There were still several limitations in this analysis. First, this analysis is based on the study level but not on the individual level. Second, although this study analyzed the effect of magnesium dose on each outcome by meta-regression, the dependent variable used was the total dose of magnesium application, and it is still not possible to analyze whether differences in magnesium levels in peripheral blood and in the cerebrospinal fluid have an effect on SAH treatment outcome. Third, in pooling results, publication bias was detected. It indicates that there are still some potential negative results that have not been published. It will cause the results of this study to tend to be positive. Fourth, the definition of CVS is inconsistent in the included studies, and if assessor blinding is not performed at the same time, it may also make the result more positive.

4.2. Future Directions

Hypomagnesemia occurs in more than 50% of patients with SAH and is independently associated with DCI, poor neurological prognosis, and hemorrhage severity. Therefore, it is still necessary to maintain magnesium at a reasonable level. However, the results of phase 2 and phase 3 studies on magnesium in the treatment of SAH are incongruent, which may be because of the use of intravenous infusion and the difference in the combination of drugs.

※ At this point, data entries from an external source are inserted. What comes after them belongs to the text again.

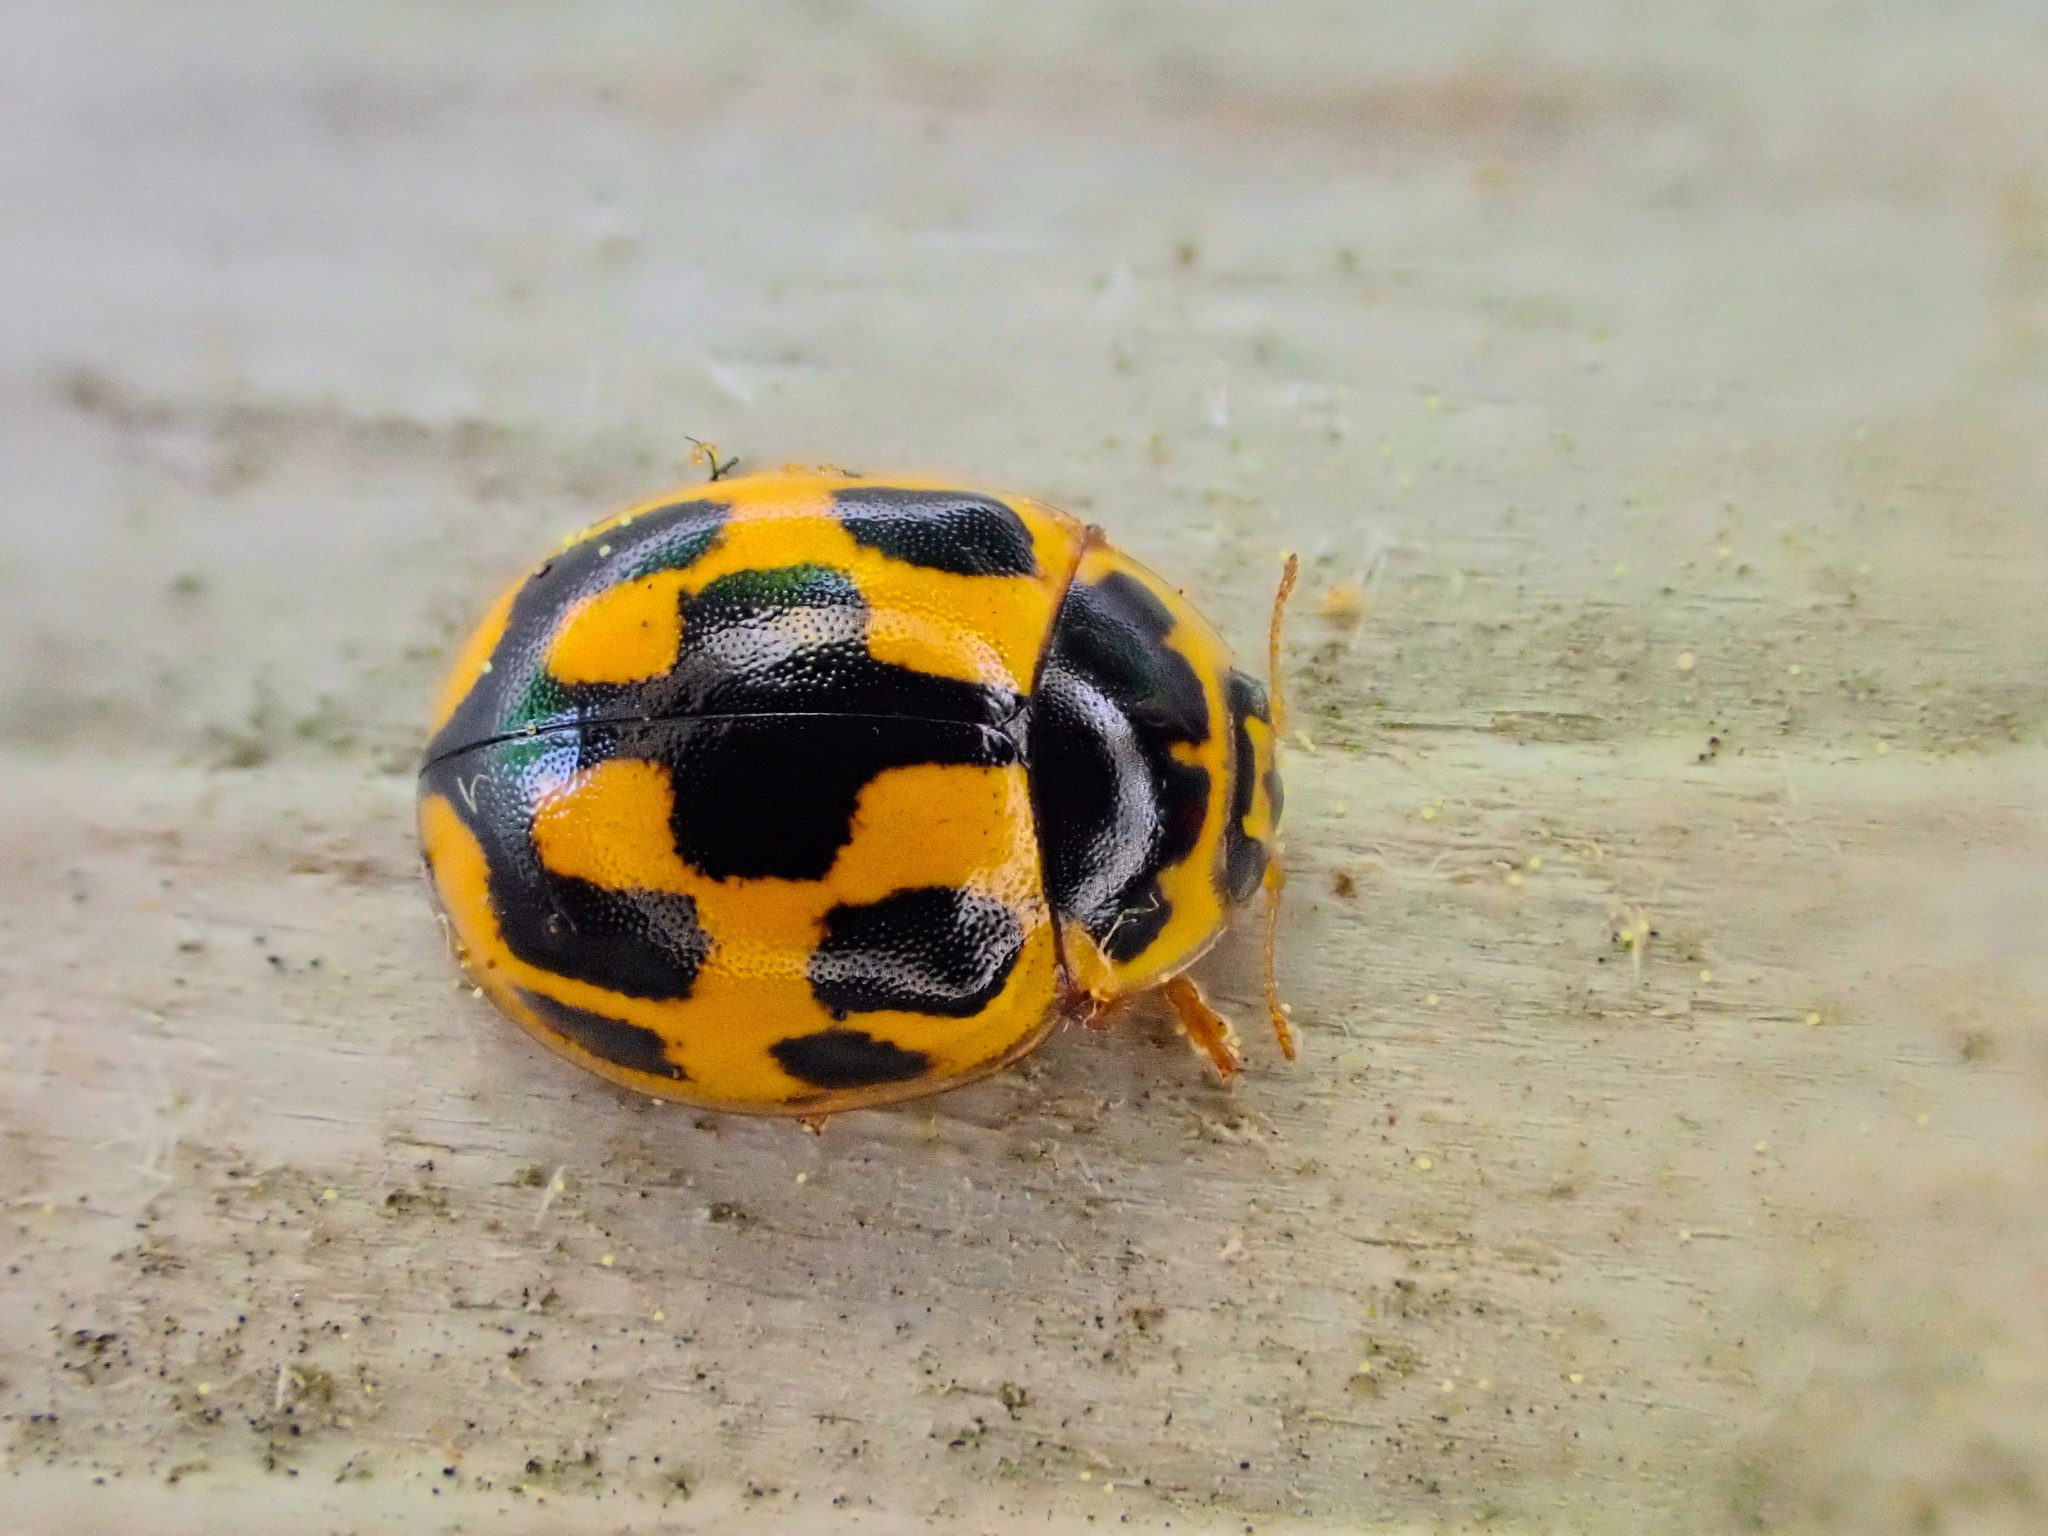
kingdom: Animalia
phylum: Arthropoda
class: Insecta
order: Coleoptera
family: Coccinellidae
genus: Propylaea
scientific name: Propylaea quatuordecimpunctata
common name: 14-spotted ladybird beetle
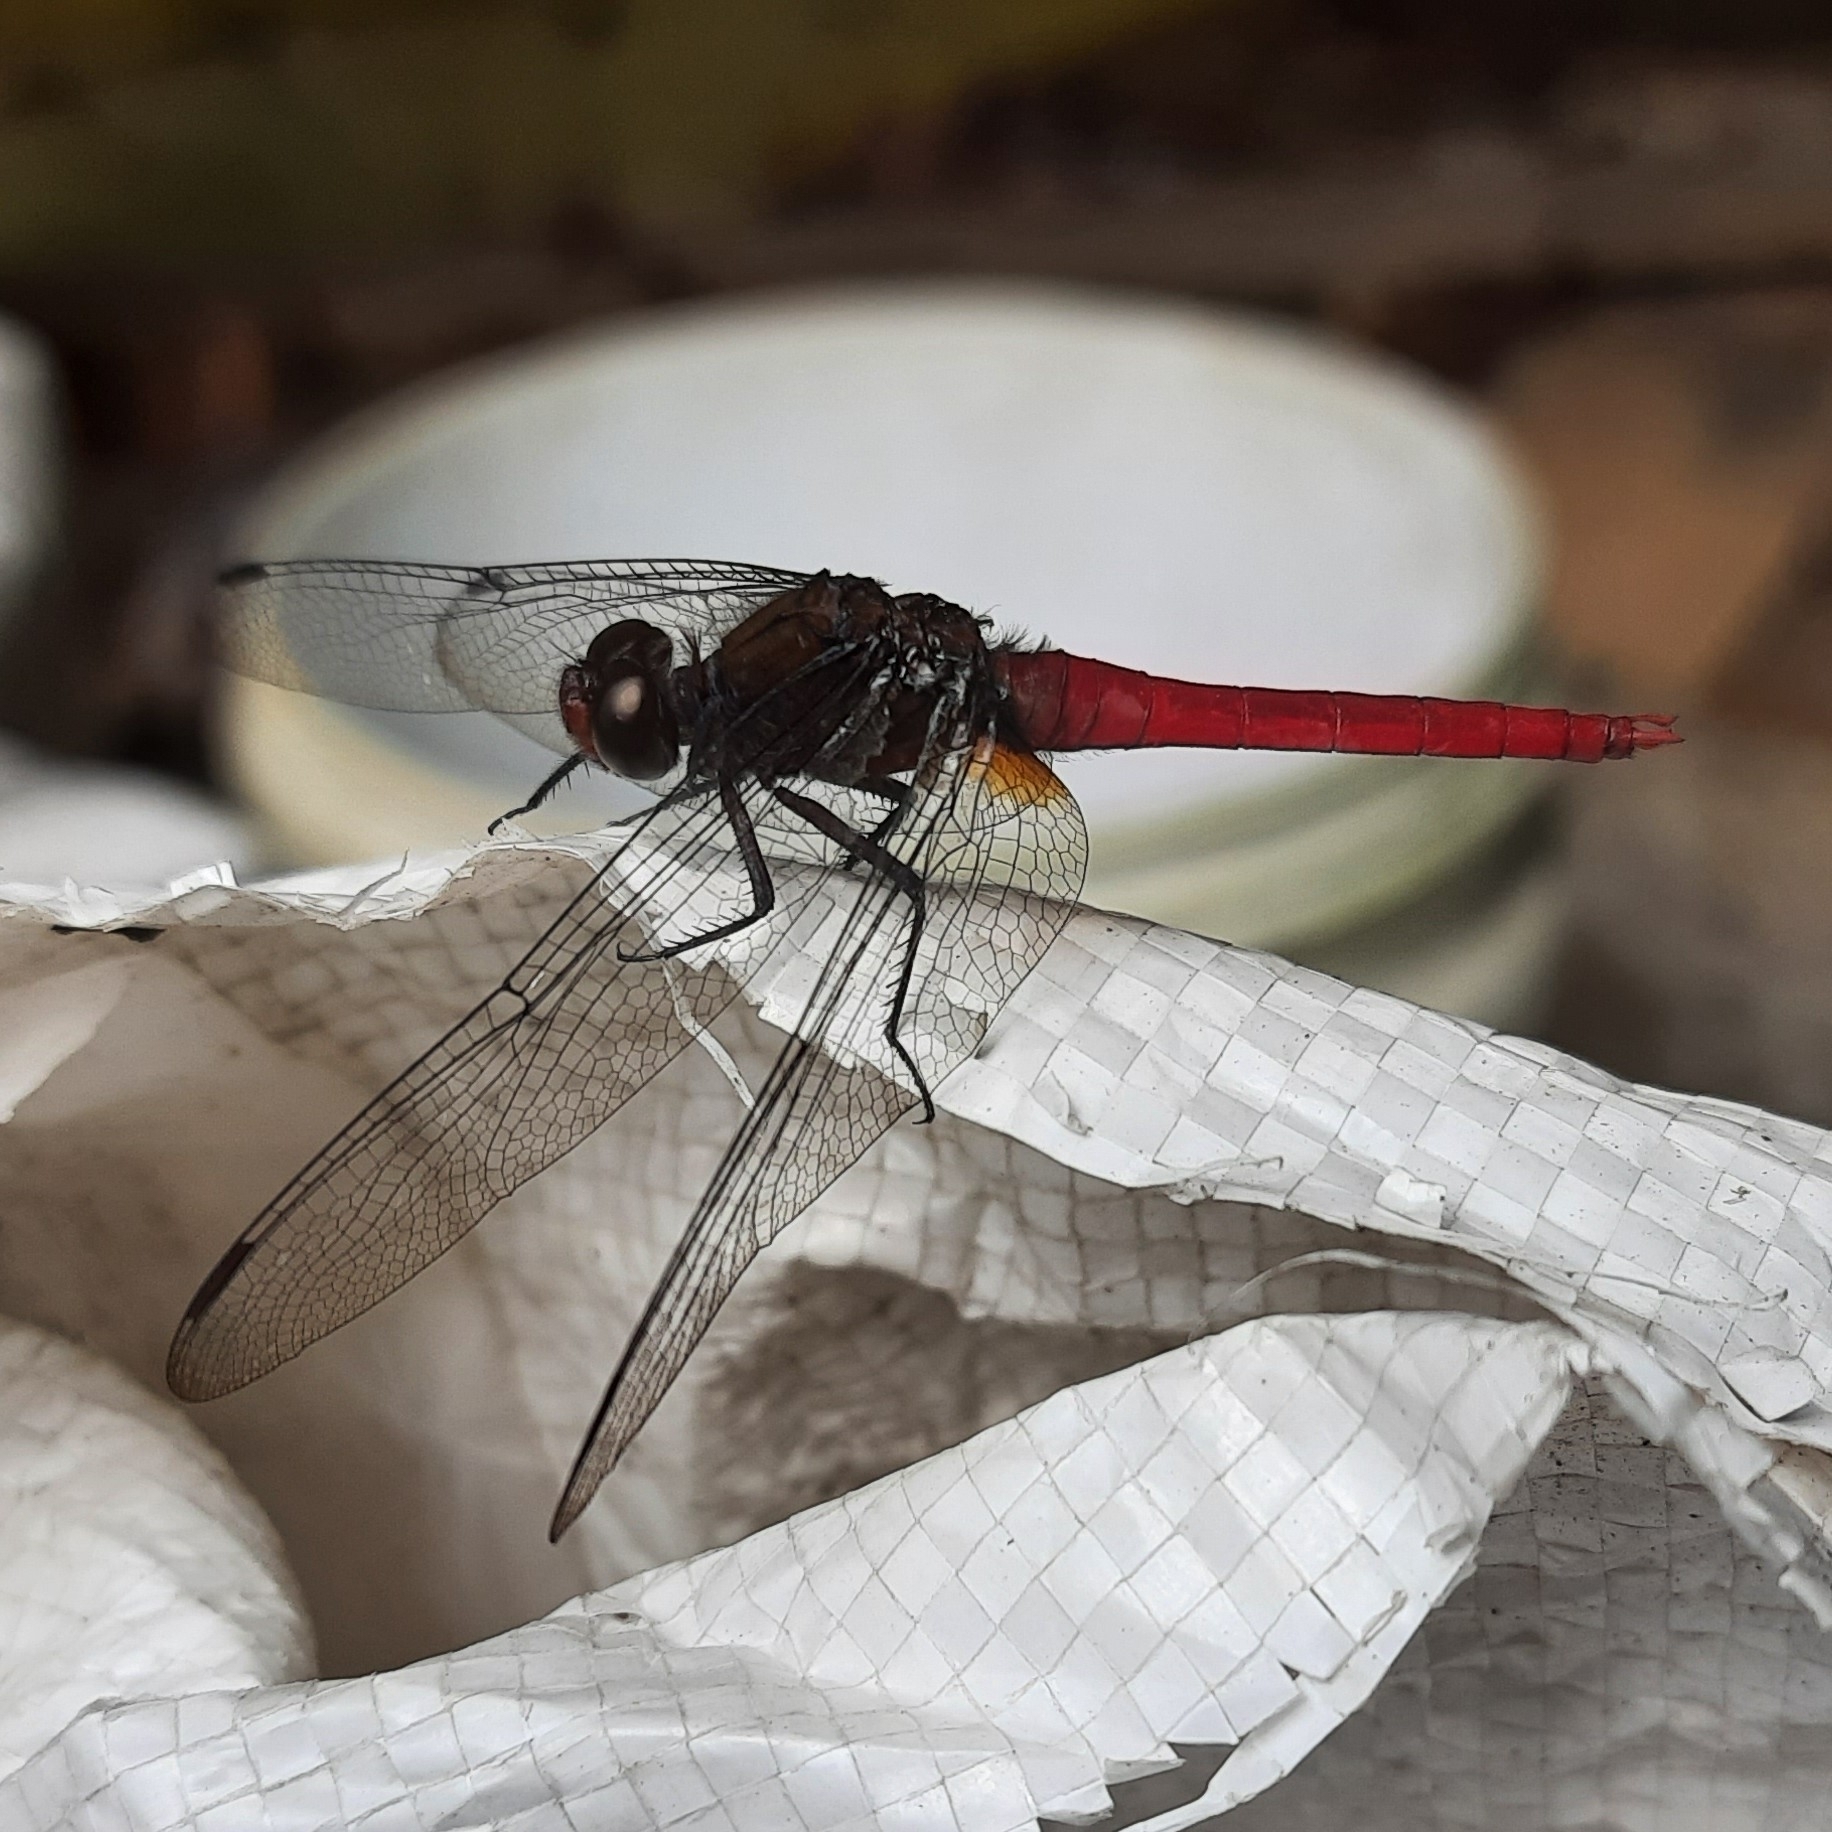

The results of this study support the view that magnesium can reduce the risk of DCI. Based on a single study, the intracisternal infusion of magnesium immediately after SAH with intravenous hydrogen can increase the rate of GR, and the combination of nimodipine and simvastatin with magnesium has a tendency to improve survival/PVS prognosis. Future research can focus on the intracisternal infusion of magnesium immediately after SAH and the combination of magnesium and other drugs, such as antioxidants, nimodipine, and simvastatin, to further explore the application value of magnesium on SAH.